Exercise goal> Rewrite the entries, starting at the very beginning and ending with the line that contains "fordable Access to", switching "Harbor Point" to "Bayside" wherever it occurs and leaving everything else unchanged.

=-=-=-=-=

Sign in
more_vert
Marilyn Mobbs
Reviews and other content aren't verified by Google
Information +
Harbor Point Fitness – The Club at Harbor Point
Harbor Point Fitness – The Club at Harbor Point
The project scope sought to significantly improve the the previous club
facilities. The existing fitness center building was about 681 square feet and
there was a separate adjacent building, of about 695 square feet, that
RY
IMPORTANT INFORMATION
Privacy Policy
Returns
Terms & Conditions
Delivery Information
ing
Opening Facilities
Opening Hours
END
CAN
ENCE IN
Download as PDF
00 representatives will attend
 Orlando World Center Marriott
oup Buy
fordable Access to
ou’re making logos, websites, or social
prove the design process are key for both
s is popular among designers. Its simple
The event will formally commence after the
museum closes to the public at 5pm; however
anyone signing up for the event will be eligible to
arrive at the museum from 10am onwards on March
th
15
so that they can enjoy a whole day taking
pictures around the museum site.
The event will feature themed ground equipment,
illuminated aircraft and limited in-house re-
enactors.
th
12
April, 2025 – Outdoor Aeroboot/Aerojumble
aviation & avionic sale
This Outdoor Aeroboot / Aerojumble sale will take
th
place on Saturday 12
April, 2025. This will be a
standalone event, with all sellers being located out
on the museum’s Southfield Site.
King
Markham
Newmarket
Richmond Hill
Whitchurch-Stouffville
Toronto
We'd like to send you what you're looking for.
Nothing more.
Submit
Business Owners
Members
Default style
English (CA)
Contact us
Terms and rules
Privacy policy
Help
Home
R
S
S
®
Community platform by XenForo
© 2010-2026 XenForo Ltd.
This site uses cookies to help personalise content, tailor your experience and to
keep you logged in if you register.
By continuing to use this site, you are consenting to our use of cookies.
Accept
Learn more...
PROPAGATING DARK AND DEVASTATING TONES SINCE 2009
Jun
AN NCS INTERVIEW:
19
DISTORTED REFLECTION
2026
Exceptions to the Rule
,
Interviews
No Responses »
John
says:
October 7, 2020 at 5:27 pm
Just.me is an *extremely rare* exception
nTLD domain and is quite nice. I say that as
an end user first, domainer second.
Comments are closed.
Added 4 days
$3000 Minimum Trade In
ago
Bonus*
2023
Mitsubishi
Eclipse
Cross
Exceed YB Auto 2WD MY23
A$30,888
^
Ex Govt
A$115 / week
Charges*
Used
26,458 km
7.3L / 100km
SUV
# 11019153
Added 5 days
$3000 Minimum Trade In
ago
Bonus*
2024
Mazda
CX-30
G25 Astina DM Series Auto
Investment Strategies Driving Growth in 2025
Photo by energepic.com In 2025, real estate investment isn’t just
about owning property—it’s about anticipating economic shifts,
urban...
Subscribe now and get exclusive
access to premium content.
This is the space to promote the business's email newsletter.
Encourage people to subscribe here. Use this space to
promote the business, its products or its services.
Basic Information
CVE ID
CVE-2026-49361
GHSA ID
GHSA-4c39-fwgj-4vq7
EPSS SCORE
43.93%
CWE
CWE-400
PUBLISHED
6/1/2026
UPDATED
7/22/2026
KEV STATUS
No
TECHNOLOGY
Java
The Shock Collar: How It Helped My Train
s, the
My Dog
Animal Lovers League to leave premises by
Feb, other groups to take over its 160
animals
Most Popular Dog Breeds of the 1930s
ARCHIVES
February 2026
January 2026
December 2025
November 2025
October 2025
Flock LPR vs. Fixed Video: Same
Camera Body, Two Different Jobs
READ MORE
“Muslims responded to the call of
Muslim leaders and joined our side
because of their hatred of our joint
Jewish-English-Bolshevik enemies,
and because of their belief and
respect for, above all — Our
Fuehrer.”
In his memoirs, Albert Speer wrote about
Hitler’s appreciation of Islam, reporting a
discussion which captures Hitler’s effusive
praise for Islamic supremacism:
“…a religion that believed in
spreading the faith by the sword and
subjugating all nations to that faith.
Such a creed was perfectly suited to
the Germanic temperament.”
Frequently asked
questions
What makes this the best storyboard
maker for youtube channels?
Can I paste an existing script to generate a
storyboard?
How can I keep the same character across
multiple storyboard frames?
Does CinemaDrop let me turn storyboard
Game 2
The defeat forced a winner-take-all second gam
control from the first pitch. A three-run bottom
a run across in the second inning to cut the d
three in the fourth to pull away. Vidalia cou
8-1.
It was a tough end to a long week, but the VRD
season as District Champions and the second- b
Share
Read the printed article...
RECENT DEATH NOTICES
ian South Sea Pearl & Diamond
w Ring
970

=-=-=-=-=

Your response>
Sign in
more_vert
Marilyn Mobbs
Reviews and other content aren't verified by Google
Information +
Bayside Fitness – The Club at Bayside
Bayside Fitness – The Club at Bayside
The project scope sought to significantly improve the the previous club
facilities. The existing fitness center building was about 681 square feet and
there was a separate adjacent building, of about 695 square feet, that
RY
IMPORTANT INFORMATION
Privacy Policy
Returns
Terms & Conditions
Delivery Information
ing
Opening Facilities
Opening Hours
END
CAN
ENCE IN
Download as PDF
00 representatives will attend
 Orlando World Center Marriott
oup Buy
fordable Access to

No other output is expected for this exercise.